NEW YORK (Reuters) - Snowflake Inc SNOW.N said late on Tuesday that its initial public offering raised $3.36 billion after it was priced above the target range in the biggest U.S. listing so far this year.
The IPO, which was priced at $120 per share, values the cloud-based data warehouse firm at north of $30 billion.
San Mateo, California-based Snowflake said on Monday it was aiming to sell 28 million shares at $100 to $110 per share after its expected pricing was raised from a range of $75 to $85 per share last week.
Snowflake's IPO eclipses that of Royalty Pharma RPRX.O, which so far was the biggest IPO of 2020, and underscores the recent rebound in the U.S. market for new stocks after the COVID-19 pandemic prompted several companies to put IPO plans on hold.
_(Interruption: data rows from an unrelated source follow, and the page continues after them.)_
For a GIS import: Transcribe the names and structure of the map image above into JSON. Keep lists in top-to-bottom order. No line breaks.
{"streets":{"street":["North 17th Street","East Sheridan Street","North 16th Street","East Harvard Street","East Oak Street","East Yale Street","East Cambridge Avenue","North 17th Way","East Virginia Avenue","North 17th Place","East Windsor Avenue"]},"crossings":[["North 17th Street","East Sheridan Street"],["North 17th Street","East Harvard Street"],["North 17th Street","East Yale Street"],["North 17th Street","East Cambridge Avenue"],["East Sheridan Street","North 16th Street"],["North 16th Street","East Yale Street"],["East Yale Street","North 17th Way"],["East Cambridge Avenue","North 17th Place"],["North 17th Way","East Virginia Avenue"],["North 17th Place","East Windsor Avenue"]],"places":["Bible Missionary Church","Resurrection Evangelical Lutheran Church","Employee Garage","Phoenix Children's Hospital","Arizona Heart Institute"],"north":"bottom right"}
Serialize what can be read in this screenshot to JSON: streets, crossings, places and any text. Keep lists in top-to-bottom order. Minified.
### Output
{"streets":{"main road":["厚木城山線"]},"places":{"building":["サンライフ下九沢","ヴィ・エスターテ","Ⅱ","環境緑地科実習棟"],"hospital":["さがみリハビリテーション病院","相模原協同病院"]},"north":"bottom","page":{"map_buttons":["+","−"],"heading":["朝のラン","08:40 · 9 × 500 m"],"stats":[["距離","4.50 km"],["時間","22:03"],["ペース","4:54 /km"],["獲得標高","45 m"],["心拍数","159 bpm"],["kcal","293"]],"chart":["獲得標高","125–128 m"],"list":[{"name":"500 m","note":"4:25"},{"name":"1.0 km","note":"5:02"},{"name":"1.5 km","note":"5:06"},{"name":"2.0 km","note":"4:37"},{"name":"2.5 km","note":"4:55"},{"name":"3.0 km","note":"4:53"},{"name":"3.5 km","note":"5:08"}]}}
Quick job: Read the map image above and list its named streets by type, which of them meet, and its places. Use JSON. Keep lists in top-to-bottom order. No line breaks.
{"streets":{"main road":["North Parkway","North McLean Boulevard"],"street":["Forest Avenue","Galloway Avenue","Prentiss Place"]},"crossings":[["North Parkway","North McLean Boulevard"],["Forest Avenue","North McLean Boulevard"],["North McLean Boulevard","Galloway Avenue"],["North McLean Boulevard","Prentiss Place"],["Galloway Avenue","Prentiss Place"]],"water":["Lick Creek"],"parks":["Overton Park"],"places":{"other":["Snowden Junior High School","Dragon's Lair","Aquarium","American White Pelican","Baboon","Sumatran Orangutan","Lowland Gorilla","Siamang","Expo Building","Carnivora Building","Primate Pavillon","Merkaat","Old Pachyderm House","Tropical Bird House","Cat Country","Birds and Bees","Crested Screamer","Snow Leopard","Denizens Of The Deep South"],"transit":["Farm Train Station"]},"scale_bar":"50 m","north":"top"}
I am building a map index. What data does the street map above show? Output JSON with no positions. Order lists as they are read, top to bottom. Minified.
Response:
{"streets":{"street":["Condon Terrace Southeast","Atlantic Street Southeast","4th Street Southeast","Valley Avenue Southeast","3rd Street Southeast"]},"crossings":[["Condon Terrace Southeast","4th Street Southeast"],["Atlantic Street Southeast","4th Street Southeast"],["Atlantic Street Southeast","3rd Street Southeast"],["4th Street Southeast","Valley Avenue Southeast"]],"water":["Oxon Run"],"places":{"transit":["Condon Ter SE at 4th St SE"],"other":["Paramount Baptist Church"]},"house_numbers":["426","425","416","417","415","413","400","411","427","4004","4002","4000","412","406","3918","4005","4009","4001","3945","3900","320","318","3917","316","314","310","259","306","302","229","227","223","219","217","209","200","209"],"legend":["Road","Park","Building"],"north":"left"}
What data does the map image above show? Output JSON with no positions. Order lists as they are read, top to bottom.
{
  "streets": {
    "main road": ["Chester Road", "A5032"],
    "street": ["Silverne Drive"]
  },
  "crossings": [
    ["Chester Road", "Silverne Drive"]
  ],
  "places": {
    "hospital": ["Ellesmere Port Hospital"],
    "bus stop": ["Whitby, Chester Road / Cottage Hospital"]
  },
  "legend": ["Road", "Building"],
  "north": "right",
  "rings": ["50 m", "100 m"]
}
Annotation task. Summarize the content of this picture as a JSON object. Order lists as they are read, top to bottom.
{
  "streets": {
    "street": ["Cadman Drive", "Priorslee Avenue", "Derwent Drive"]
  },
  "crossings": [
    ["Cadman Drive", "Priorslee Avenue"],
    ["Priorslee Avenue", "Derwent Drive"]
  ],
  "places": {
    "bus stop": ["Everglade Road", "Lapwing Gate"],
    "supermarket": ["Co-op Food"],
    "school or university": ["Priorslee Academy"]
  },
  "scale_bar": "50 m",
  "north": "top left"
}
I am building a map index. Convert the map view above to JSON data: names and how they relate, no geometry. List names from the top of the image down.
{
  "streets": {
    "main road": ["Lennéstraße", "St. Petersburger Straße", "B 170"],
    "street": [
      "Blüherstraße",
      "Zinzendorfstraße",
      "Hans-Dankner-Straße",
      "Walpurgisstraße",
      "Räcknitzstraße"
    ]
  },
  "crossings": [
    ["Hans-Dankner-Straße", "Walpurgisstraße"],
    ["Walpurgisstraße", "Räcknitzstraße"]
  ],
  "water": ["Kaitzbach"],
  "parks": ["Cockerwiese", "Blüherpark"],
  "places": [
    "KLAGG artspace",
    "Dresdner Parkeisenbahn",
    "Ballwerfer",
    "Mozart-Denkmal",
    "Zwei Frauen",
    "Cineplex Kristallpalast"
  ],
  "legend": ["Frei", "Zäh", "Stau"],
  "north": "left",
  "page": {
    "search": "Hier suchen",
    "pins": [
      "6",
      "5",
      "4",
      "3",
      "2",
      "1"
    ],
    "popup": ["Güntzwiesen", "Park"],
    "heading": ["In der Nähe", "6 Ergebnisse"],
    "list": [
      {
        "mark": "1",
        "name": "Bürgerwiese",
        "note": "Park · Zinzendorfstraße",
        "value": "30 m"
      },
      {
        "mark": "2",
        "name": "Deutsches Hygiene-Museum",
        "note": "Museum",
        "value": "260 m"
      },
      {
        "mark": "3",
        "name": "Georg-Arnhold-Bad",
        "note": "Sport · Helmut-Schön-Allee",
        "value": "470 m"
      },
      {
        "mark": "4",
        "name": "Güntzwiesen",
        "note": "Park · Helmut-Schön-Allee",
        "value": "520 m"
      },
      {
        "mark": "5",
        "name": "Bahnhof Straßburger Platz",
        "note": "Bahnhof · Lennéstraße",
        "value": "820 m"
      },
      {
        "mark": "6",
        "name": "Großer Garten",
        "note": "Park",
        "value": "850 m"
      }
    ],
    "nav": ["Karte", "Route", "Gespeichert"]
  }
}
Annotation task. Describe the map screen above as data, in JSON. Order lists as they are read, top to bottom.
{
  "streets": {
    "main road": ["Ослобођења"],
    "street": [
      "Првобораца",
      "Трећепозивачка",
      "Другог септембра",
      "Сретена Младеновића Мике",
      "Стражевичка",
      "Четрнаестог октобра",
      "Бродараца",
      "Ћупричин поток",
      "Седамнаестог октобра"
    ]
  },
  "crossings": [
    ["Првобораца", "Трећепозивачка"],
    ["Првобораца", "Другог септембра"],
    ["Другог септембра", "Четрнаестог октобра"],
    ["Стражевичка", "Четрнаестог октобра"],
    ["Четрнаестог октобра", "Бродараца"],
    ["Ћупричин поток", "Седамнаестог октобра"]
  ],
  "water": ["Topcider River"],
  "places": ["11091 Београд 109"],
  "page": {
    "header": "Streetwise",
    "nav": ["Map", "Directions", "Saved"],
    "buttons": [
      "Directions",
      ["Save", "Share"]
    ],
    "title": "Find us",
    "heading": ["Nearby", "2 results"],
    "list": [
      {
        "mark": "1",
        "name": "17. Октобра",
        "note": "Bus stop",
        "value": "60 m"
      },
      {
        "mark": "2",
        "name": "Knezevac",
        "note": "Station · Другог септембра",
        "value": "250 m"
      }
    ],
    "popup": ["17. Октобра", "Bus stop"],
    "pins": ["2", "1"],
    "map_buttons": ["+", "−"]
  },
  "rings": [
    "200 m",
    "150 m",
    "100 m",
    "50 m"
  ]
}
Snowflake confidentially filed to go public earlier this year, shortly after its last funding in February that valued it at over $12 billion. Venture capital firm Sequoia owned an 8.4% stake in the company before the offering.
Snowflake’s revenue jumped 173.9% to $264.7 million for the full year ended Jan. 31, though its net loss nearly doubled to $348.54 million.
The company’s shares are set to start trading on the New York Stock Exchange on Wednesday under the ticker “SNOW,” and the offering is expected to close on Sept. 18.
Goldman Sachs, Morgan Stanley, J.P. Morgan, Allen & Co and Citigroup are the lead underwriters for the offering.